“Background: Patients who have ischemic strokes (ISs) while hospitalized for other conditions may be less likely to receive intravenous tissue plasminogen activator (IV tPA) when compared to patients who have strokes in the community. This study explored possible barriers to IV tPA use in these patients. Methods: Stroke diagnosis was confirmed by chart review for all adult patients admitted to Bellevue Hospital between January 1, 2004 and December 31, 2008 who were discharged with a primary or secondary International Wortmannin datasheet Classification of Diseases, 9th edition code for transient ischemic attack,
intracerebral hemorrhage, or IS. Circumstances at stroke onset were recorded for all patients who had strokes while hospitalized for another reason. Results: Seventy-nine in-hospital IS cases were identified; 18 (23%) occurred <2 weeks after major surgery, and another
14 (18%) had a delayed diagnosis because signs were not readily detectable on clinical examination. Twenty-four patients (30%) were eligible for IV tPA, of whom 13 were identified within 3 hours of onset and 10 (13%) were treated with IV tPA. The median National Institutes of Health Stroke Scale score was higher in hospitalized patients (13) than in patients admitted AZD6244 through the emergency department (5; P < .001 using the Wilcoxon rank sum test). Conclusions: Seventy percent of in-hospital IS cases in our single hospital retrospective study were postoperative, clinically subtle, or had contraindications to IV tPA, preventing its use. Of the remaining untreated patients, the biggest barrier to IV tPA administration was delay in stroke discovery, which was largely dependent on observation by hospital staff or family rather than patient report.”

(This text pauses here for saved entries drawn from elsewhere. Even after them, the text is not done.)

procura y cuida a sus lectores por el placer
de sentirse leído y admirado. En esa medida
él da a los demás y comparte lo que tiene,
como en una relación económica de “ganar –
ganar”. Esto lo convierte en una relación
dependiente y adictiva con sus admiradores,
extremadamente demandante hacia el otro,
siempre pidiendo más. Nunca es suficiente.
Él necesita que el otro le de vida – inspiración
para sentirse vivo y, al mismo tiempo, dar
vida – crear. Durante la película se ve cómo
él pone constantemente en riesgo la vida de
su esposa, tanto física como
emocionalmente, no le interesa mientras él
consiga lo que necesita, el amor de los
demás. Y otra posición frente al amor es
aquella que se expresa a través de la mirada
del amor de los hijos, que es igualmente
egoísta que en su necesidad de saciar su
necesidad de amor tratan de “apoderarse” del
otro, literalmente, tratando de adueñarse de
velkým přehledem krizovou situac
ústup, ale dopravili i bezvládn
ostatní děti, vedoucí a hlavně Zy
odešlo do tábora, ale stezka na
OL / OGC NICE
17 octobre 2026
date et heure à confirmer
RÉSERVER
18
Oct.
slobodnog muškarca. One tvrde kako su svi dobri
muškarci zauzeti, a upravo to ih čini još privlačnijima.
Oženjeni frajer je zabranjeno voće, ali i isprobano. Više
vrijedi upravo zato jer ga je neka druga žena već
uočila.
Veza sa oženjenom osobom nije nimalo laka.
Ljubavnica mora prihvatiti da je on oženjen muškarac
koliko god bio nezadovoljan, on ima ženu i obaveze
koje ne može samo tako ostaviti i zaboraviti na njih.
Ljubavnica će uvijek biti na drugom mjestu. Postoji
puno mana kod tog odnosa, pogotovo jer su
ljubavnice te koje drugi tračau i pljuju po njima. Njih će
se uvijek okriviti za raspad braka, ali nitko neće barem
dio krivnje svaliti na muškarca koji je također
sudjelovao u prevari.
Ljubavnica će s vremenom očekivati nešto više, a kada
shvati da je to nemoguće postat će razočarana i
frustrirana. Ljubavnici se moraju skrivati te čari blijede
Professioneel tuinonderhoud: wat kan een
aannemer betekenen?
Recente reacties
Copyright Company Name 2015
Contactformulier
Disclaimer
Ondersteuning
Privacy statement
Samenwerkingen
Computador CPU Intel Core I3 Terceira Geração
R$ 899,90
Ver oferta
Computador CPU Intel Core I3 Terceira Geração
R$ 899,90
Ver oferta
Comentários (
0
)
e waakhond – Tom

“Objective: Maximum toe elevation during walking is an objective measure of foot drop and reflects the impairment of the corticospinal tract (CST) in persons with spinal cord injury (SCI). To determine if this measurement is functionally relevant to ambulatory abilities, we correlated
maximum toe elevation with clinical physiotherapy tests.
Setting: Cross-sectional study, laboratory and clinical settings.
Methods: Protein Tyrosine Kinase inhibitor A total of 24 individuals with SCI (American Spinal Injury Association (ASIA) Impairment Scale D) were recruited. Maximum toe elevation during the swing phase of treadmill gait was measured with a kinematic system. CST function was assessed in a sitting position by measuring the motor-evoked potentials (MEPs) induced in tibialis anterior muscle with transcranial magnetic stimulation over the motor cortex. Clinical tests performed were 10-m and 6-min walk test (6MWT), Timed-Up and Go (TUG), Walking Index for Spinal Cord Injury, Berg Balance Scale, Lower Extremity Motor Score (LEMS) and sensory score of the L4, L5 and S1 dermatomes.